___ RECORDS FOR THIS EXERCISE ___
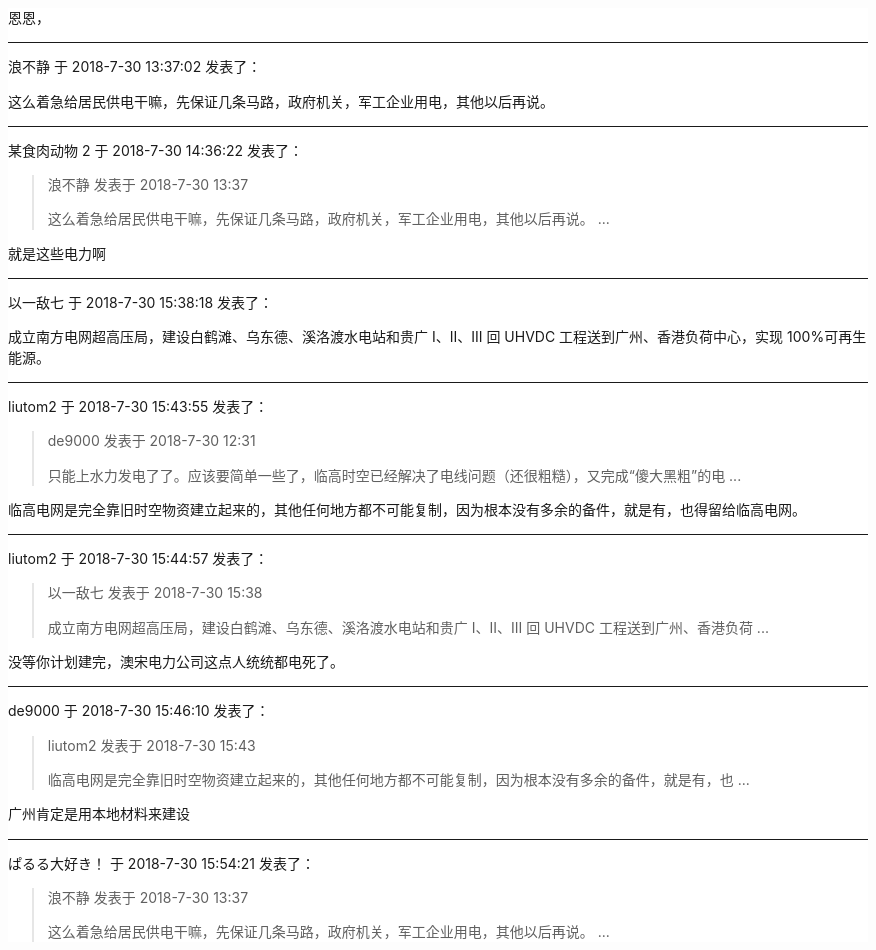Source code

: 恩恩，

---

浪不静 于 2018-7-30 13:37:02 发表了：

这么着急给居民供电干嘛，先保证几条马路，政府机关，军工企业用电，其他以后再说。

---

某食肉动物 2 于 2018-7-30 14:36:22 发表了：

> 浪不静 发表于 2018-7-30 13:37
>
> 这么着急给居民供电干嘛，先保证几条马路，政府机关，军工企业用电，其他以后再说。 ...

就是这些电力啊

---

以一敌七 于 2018-7-30 15:38:18 发表了：

成立南方电网超高压局，建设白鹤滩、乌东德、溪洛渡水电站和贵广 I、II、III 回 UHVDC 工程送到广州、香港负荷中心，实现 100%可再生能源。

---

liutom2 于 2018-7-30 15:43:55 发表了：

> de9000 发表于 2018-7-30 12:31
>
> 只能上水力发电了了。应该要简单一些了，临高时空已经解决了电线问题（还很粗糙），又完成“傻大黑粗”的电 ...

临高电网是完全靠旧时空物资建立起来的，其他任何地方都不可能复制，因为根本没有多余的备件，就是有，也得留给临高电网。

---

liutom2 于 2018-7-30 15:44:57 发表了：

> 以一敌七 发表于 2018-7-30 15:38
>
> 成立南方电网超高压局，建设白鹤滩、乌东德、溪洛渡水电站和贵广 I、II、III 回 UHVDC 工程送到广州、香港负荷 ...

没等你计划建完，澳宋电力公司这点人统统都电死了。

---

de9000 于 2018-7-30 15:46:10 发表了：

> liutom2 发表于 2018-7-30 15:43
>
> 临高电网是完全靠旧时空物资建立起来的，其他任何地方都不可能复制，因为根本没有多余的备件，就是有，也 ...

广州肯定是用本地材料来建设

---

ぱるる大好き！ 于 2018-7-30 15:54:21 发表了：

> 浪不静 发表于 2018-7-30 13:37
>
> 这么着急给居民供电干嘛，先保证几条马路，政府机关，军工企业用电，其他以后再说。 ...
___
### TASK ITEM
Retrieve every line above holding the word "以一敌七".

### REPLY
以一敌七 于 2018-7-30 15:38:18 发表了：
> 以一敌七 发表于 2018-7-30 15:38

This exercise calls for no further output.